## TEXT SHOWN
BY-LAWS FOR PEGASI, INCORPORATED

Article 1 -- Name and Purpose

1.1 Identification. This non-profit Corporation, "Pegasi Incorporated" shall be referred to herein as "Pegasi" or "the Corporation".

1.2 Purpose. Pegasi is a Washington non-profit Corporation that exists primarily for the purpose of holding events to facilitate education about the show 'My Little Pony: Friendship is Magic', as well as its related literature, art and culture, and to
facilitate the donation of funds to non-profit institutions that the board decides are worthy.

1.3 Limitation of Financial Activities. Notwithstanding any other provision of these bylaws, no Member, Director, Officer, or representative of this Corporation shall take any action or carry on
any activity by or on behalf of the Corporation not permitted to be taken or carried on by an organization exempt under Section 501(c)(3) of the Internal Revenue Code and its Regulations as they now exist or as they may hereafter be amended, or by an organization contributions to which are deductible under Section 170(c)(2) of such Code and Regulations as they now exist or as they may hereafter be amended.

It is intended that Pegasi be entitled to exemption from Federal income tax under section 501(c)3 of the Internal Revenue Code and shall not be a private foundation as described in section 501(a) of the Code.

No part of Pegasi assets or net earnings may inure to the benefit of private individuals. This does not preclude the payment of any reasonable fees for goods or services provided to the
organization.

In the event of dissolution of Pegasi, the Pegasi net assets will be distributed to another nonprofit organization that is exempt under section 501(c)3 status of the Internal Revenue Code, said organization to be selected by the Board of Directors.

## SOURCE MATERIAL
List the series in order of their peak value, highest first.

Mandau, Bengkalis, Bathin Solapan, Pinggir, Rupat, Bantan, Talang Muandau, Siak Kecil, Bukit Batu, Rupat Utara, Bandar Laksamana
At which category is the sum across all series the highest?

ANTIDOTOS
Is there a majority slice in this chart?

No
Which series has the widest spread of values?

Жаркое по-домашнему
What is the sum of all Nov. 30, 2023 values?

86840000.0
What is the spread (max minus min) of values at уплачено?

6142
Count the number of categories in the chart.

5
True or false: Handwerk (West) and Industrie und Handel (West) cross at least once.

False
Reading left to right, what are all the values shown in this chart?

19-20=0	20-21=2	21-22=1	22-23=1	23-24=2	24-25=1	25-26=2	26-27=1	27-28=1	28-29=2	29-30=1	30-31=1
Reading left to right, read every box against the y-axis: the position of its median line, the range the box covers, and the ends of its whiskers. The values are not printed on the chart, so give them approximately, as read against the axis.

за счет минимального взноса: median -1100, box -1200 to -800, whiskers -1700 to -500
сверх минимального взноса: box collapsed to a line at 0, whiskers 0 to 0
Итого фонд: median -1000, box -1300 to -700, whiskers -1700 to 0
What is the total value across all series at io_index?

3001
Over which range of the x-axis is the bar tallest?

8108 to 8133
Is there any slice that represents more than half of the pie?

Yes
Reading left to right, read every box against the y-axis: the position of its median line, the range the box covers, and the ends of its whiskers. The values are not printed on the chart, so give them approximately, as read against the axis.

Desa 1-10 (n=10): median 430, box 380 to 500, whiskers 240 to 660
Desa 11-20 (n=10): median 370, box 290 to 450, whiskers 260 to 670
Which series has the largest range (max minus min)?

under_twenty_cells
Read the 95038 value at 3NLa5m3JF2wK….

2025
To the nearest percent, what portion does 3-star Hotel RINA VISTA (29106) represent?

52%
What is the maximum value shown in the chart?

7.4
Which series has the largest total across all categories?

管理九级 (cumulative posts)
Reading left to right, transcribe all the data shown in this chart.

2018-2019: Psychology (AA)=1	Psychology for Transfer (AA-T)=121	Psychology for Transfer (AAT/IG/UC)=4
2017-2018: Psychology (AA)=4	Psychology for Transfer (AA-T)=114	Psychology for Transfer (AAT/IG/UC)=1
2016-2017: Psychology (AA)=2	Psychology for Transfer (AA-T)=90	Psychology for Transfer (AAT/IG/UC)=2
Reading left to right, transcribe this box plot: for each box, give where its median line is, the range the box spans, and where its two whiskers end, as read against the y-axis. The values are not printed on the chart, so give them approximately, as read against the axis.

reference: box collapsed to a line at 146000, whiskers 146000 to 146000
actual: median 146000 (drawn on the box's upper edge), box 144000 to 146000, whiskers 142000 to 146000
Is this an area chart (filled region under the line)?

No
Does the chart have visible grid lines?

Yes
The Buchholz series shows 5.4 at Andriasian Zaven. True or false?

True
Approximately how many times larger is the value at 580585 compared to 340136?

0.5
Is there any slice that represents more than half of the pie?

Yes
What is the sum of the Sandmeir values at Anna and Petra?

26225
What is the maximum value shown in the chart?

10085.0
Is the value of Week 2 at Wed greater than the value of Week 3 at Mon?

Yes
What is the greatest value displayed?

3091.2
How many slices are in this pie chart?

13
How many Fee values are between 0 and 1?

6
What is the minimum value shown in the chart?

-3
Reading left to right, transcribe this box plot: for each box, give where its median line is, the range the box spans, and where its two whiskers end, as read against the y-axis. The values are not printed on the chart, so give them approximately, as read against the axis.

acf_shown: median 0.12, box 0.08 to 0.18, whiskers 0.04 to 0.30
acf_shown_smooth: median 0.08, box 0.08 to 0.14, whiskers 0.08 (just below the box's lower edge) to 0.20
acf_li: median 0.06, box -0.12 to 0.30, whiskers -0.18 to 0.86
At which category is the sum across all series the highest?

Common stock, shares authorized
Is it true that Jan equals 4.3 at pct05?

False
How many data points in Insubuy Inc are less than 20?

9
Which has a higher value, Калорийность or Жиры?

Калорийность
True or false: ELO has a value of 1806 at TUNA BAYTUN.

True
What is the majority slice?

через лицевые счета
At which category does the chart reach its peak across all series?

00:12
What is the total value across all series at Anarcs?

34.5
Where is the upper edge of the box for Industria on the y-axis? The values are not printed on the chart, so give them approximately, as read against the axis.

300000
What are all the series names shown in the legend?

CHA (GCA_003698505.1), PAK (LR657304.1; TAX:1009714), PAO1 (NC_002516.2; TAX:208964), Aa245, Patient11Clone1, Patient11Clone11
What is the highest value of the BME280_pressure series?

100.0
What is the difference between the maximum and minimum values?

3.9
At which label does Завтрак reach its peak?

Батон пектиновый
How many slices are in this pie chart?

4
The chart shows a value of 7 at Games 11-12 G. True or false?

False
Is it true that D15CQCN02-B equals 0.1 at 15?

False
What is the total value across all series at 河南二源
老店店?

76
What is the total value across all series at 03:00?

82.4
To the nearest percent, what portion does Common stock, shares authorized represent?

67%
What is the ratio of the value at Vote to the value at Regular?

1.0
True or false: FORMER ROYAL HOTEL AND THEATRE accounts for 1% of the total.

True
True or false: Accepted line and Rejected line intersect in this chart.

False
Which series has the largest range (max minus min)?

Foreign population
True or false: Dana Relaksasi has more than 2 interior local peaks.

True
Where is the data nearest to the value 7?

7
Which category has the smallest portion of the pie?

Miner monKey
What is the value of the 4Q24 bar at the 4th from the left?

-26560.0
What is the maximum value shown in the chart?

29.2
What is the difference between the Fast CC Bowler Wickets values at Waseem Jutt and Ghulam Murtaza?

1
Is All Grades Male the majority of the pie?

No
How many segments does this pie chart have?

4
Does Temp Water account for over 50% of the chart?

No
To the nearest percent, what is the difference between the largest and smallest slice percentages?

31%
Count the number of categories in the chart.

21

## TASKS TO COMPLETE
(1) According to the Pegasi bylaws, why does the corporation hold events? Answer in one to three sentences.
(2) Under which state's law is Pegasi organized as a non-profit corporation, according to the Pegasi bylaws?
(3) Continue the Pegasi bylaws after the clause on distributing net assets at dissolution.

## ANSWERS FOR THE TASKS
(1) Pegasi holds events to facilitate education about the show 'My Little Pony: Friendship is Magic' and its related literature, art and culture. Its other primary purpose is to facilitate the donation of funds to non-profit institutions that the board decides are worthy.

(2) Washington.

(3)
Pegasi shall not as a substantial part of its activities attempt to influence, carry on propaganda or otherwise attempt to influence legislation except to the extent permitted by section 501(h) of the
Internal Revenue Code.

Article 2 -- Offices

2.1 Registered Office and Registered Agent. The registered office of the Corporation shall be located in the State of Washington at such place as may be fixed from time to time by the Board of Directors upon filing of such notices as may be required by law. By custom, the registered office of the Corporation shall be the home of the registered agent of the Corporation.

2.2 The Principal Office of the Corporation. The principal office of the Corporation shall be an address determined by the Board of Directors.

2.3 Other Offices. The Corporation may have other offices within or outside the State of Washington at such place or places as the Board of Directors may from time to time determine.

Article 3 -- Organization
3.1 Corporate Organization. This Corporation is made up of three segments.

(a) The General Membership. The General Membership is made up of all people who have purchased an annual membership or been granted a membership for providing valuable service to the corporation. The General Membership has no voting rights.

(b) The Committee Membership. The Committee membership is made up of people who have served any Pegasi committee for a minimum of any two complete fiscal years within the previous ten years. The committee has exclusive right to make nominations for board membership. The committee membership will also have any other rights and responsibilities as specified by the organization.

(c) The Board of Directors. The Board of Directors is made up of a number of people (not less than 7 not more than 20 voting members) elected by the Board of Directors. The elected members serve a three year term, with elections for 1/3 of the board to be held each year at the annual meeting of the Corporation.

Article 4 -- The Board Of Directors

4.1 General Powers. The business and affairs of Pegasi shall be managed by its Board of Directors (the "Board"). The Board shall in all cases act as a board, and they may adopt such rules and regulations for the conduct of their meetings and the management of the Corporation as they may deem proper, not inconsistent with these by-laws and the laws of this State. The Board is uniquely empowered to deal with convention affairs that span multiple years.

4.2 Number and Qualifications. Board members must be General Members. The number of board members of Pegasi shall be chosen by the board as desired, but it shall be not less than 7 and not more than 20 voting members.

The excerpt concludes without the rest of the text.